#### DESCRIPTION OF THE TASK
Report every line in the data below that contains the string "wings", matching case exactly.

[SOURCE MATERIAL — start]

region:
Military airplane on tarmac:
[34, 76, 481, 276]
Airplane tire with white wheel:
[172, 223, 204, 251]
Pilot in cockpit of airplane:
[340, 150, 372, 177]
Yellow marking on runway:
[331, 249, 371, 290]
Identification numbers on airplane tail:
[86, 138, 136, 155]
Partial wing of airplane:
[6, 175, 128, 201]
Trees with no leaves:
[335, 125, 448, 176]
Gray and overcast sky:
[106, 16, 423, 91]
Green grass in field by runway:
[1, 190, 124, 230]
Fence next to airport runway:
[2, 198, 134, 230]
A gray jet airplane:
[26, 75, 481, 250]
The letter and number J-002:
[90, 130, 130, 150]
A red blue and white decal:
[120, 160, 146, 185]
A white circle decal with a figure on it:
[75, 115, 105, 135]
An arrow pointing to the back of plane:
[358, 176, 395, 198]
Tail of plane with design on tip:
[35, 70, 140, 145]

[SOURCE MATERIAL — finish]
[SOURCE MATERIAL — start]

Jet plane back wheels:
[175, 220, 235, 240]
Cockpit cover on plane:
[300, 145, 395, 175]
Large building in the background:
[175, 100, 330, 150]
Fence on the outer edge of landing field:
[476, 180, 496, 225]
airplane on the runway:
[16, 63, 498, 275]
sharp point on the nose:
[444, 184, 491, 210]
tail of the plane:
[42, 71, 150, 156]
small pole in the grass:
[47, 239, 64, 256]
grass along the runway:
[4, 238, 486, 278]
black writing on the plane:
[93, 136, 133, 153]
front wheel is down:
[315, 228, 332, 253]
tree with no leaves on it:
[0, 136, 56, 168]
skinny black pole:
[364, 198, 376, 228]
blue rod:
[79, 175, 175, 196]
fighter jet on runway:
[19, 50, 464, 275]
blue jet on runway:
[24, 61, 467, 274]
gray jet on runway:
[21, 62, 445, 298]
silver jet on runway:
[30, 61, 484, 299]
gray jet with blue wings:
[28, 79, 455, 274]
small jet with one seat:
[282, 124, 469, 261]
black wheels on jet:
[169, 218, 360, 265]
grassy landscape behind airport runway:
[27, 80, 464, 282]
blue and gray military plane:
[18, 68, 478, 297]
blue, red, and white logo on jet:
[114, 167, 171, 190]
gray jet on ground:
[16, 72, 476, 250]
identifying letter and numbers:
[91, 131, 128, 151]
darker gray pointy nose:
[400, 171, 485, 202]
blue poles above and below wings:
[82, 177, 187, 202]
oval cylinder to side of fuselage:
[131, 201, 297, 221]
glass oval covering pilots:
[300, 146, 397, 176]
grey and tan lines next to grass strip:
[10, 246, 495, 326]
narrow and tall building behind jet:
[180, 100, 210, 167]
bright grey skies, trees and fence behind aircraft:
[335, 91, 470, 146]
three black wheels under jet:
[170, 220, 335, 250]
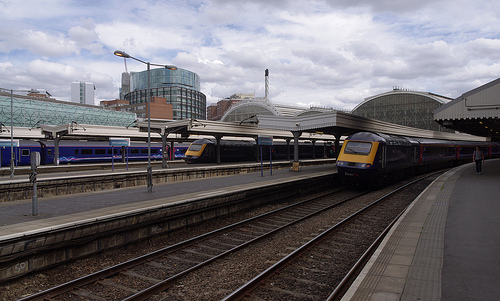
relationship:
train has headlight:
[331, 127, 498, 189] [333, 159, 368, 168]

[SOURCE MATERIAL — finish]
[SOURCE MATERIAL — start]

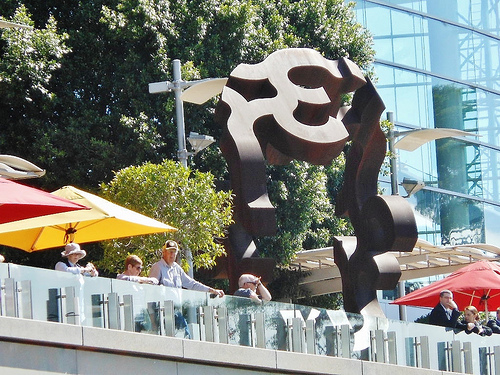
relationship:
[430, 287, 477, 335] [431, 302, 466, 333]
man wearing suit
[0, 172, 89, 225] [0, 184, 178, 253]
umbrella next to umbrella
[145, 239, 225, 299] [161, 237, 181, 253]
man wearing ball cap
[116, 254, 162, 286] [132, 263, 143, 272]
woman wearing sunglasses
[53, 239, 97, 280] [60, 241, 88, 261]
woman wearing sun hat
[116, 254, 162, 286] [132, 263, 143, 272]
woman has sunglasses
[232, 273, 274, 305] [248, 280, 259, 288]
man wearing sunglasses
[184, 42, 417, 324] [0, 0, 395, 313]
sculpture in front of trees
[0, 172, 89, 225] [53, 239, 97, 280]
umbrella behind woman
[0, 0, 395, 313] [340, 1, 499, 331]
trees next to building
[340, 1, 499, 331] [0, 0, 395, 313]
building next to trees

[SOURCE MATERIAL — finish]

#### RESPONSE AREA
gray jet with blue wings:
blue poles above and below wings:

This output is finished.